PATRÍCIA BAPTISTA Claro que os governos importam, mas a sua essência se baseia nos seus dirigentes. O governo deve incentivar o ambiente político, econômico, social… todas as áreas para que o país consiga respirar e seguir. Por eu ser da área da saúde, acredito que deveria ser um dos principais pontos de atenção, pois sem uma população “saudável” não temos nada. No entanto, não podemos esquecer que os governantes são transitórios, mas as políticas públicas deveriam ter continuidade.

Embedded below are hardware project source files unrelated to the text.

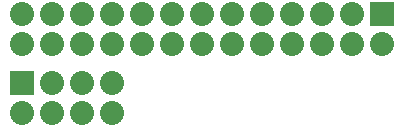
<source format=gbs>
G04 (created by PCBNEW-RS274X (2012-apr-16-27)-stable) date Mon 12 May 2014 23:50:08 BST*
G01*
G70*
G90*
%MOIN*%
G04 Gerber Fmt 3.4, Leading zero omitted, Abs format*
%FSLAX34Y34*%
G04 APERTURE LIST*
%ADD10C,0.006000*%
%ADD11R,0.080000X0.080000*%
%ADD12C,0.080000*%
G04 APERTURE END LIST*
G54D10*
G54D11*
X53303Y-42492D03*
G54D12*
X53303Y-43492D03*
X54303Y-42492D03*
X54303Y-43492D03*
X55303Y-42492D03*
X55303Y-43492D03*
X56303Y-42492D03*
X56303Y-43492D03*
G54D11*
X65291Y-40209D03*
G54D12*
X65291Y-41209D03*
X64291Y-40209D03*
X64291Y-41209D03*
X63291Y-40209D03*
X63291Y-41209D03*
X62291Y-40209D03*
X62291Y-41209D03*
X61291Y-40209D03*
X61291Y-41209D03*
X60291Y-40209D03*
X60291Y-41209D03*
X59291Y-40209D03*
X59291Y-41209D03*
X58291Y-40209D03*
X58291Y-41209D03*
X57291Y-40209D03*
X57291Y-41209D03*
X56291Y-40209D03*
X56291Y-41209D03*
X55291Y-40209D03*
X55291Y-41209D03*
X54291Y-40209D03*
X54291Y-41209D03*
X53291Y-40209D03*
X53291Y-41209D03*
M02*

</source>
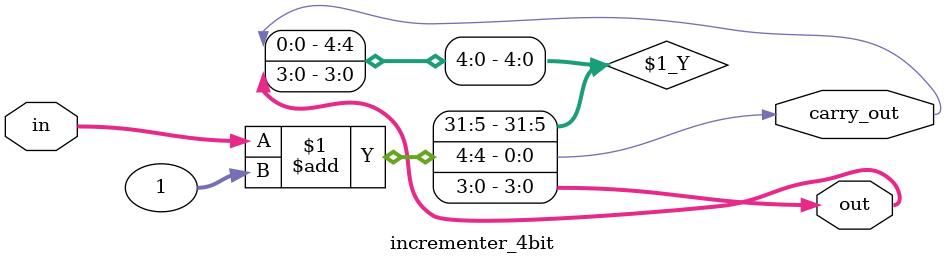
<source format=sv>
module incrementer_4bit (
    input  [3:0] in,        
    output [3:0] out,       
    output       carry_out  
);

assign {carry_out, out} = in + 1;

endmodule

</source>
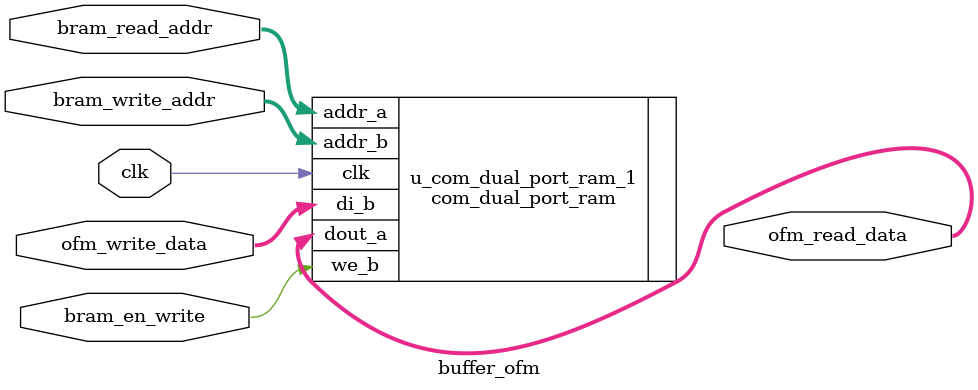
<source format=v>
module buffer_ofm #(
    parameter WIDTH = 18,
    parameter DEPTH = 1000
)(
	input clk,
	input [15:0] bram_write_addr,
	input bram_en_write,
	
	input [15:0] bram_read_addr,
	input [7:0] ofm_write_data,
	output [7:0] ofm_read_data
);
	com_dual_port_ram 
	#(
		.WIDTH(WIDTH),
		.DEPTH(DEPTH)
	)	
	u_com_dual_port_ram_1
	(
		.clk(clk),
		.addr_a(bram_read_addr),
		.dout_a(ofm_read_data),
		
		.we_b(bram_en_write),
		.addr_b(bram_write_addr),
		.di_b(ofm_write_data)
	);
endmodule
</source>
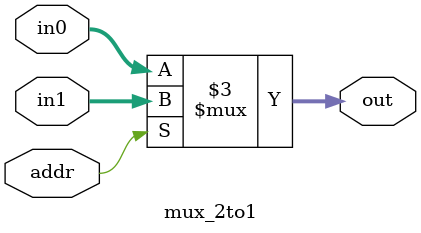
<source format=v>
module mux_2to1(
    out, in0, in1, addr
);
    parameter n = 4;
    input [n-1:0] in0, in1;
    input addr;
    output reg [n-1:0] out;

    always @(*) begin
        if (addr) begin
            out = in1;
        end
        else begin
            out = in0;
        end
    end
endmodule
</source>
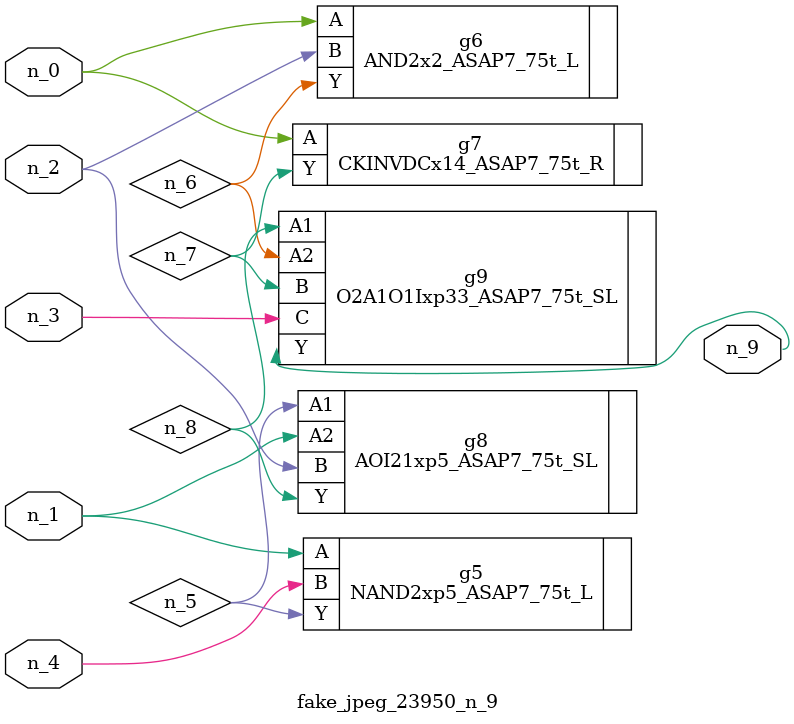
<source format=v>
module fake_jpeg_23950_n_9 (n_3, n_2, n_1, n_0, n_4, n_9);

input n_3;
input n_2;
input n_1;
input n_0;
input n_4;

output n_9;

wire n_8;
wire n_6;
wire n_5;
wire n_7;

NAND2xp5_ASAP7_75t_L g5 ( 
.A(n_1),
.B(n_4),
.Y(n_5)
);

AND2x2_ASAP7_75t_L g6 ( 
.A(n_0),
.B(n_2),
.Y(n_6)
);

CKINVDCx14_ASAP7_75t_R g7 ( 
.A(n_0),
.Y(n_7)
);

AOI21xp5_ASAP7_75t_SL g8 ( 
.A1(n_5),
.A2(n_1),
.B(n_2),
.Y(n_8)
);

O2A1O1Ixp33_ASAP7_75t_SL g9 ( 
.A1(n_8),
.A2(n_6),
.B(n_7),
.C(n_3),
.Y(n_9)
);


endmodule
</source>
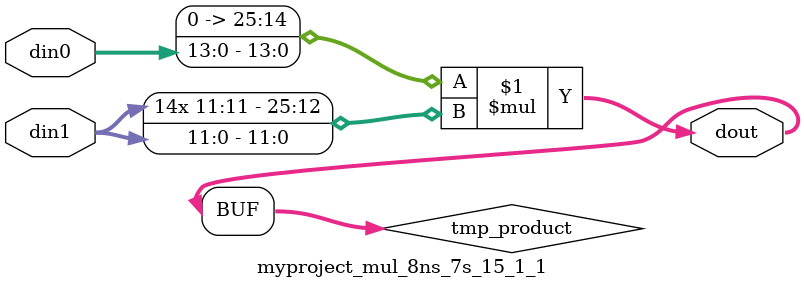
<source format=v>

`timescale 1 ns / 1 ps

 module myproject_mul_8ns_7s_15_1_1(din0, din1, dout);
parameter ID = 1;
parameter NUM_STAGE = 0;
parameter din0_WIDTH = 14;
parameter din1_WIDTH = 12;
parameter dout_WIDTH = 26;

input [din0_WIDTH - 1 : 0] din0; 
input [din1_WIDTH - 1 : 0] din1; 
output [dout_WIDTH - 1 : 0] dout;

wire signed [dout_WIDTH - 1 : 0] tmp_product;

























assign tmp_product = $signed({1'b0, din0}) * $signed(din1);










assign dout = tmp_product;





















endmodule

</source>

Quais os desafios de ser cientista mulher no Brasil hoje?
PATRÍCIA BAPTISTA Acho que o maior desafio é a fase em que a mulher engravida até parte da primeira infância [do filho]. Hoje, aos 46 anos, sem pensar em ter mais filhos, considero que o fato de ser mulher não tenha impacto para mim.

Cientistas homens têm produzido 50% mais durante a pandemia, enquanto a produtividade das mulheres caiu. Como você explica isso? Você se vê nessa estatística?
PATRÍCIA BAPTISTA A verdade é que hoje a maioria esmagadora dos técnicos, tecnologistas, bolsistas de iniciação científica, alunos de mestrado, doutorado ou pós-doutorado são mulheres, mas os pesquisadores principais ainda são homens. Acredito que, à medida que ocorra a renovação baseada no tempo, esse cenário deve mudar. Eles publicam mais, porque são os pesquisadores institucionais dos projetos e laboratórios. De certa forma me vejo nisso. Eu faço parte de uma unidade que desenvolve produtos, e as publicações acontecem como fator secundário, pós-registro.

Você está cansada? Já pensou em desistir?
PATRÍCIA BAPTISTA Desistir não combina comigo. Digo que na vida “caiu levanta, mas bem rápido para não ficar com preguiça”. Estou sem ajuda, além do serviço da casa, tem a loucura que agora é ir ao supermercado. A pior parte é passar roupa, lavo banheiro, cozinha, meu fogão está brilhando, faço comida, varro, passo pano, tiro pó, mas roupa eu não passo. Escolho a roupa de manhã que não precise passar e, se precisar, ficará em uma caixa esperando a Nice. Ando amassada, mas não passo, é uma ciência que não domino. Passo um lado e amassa o outro, isso me tira do sério.

Qual seu maior medo agora?
PATRÍCIA BAPTISTA Sinceramente, que eu ou o meu filho nos infectemos. Preciso estar bem de saúde mental e física para continuar nessa frente.

Quais seus planos para o pós-pandemia?
PATRÍCIA BAPTISTA Hoje não consigo pensar em planos futuros, resolvi que tenho que viver um dia de cada vez. Acho que ficaria angustiada se fizesse planos para uma fase que não temos um fim definido. Com certeza, posso afirmar que continuarei na minha linha de trabalho, sou apaixonada pelo que faço.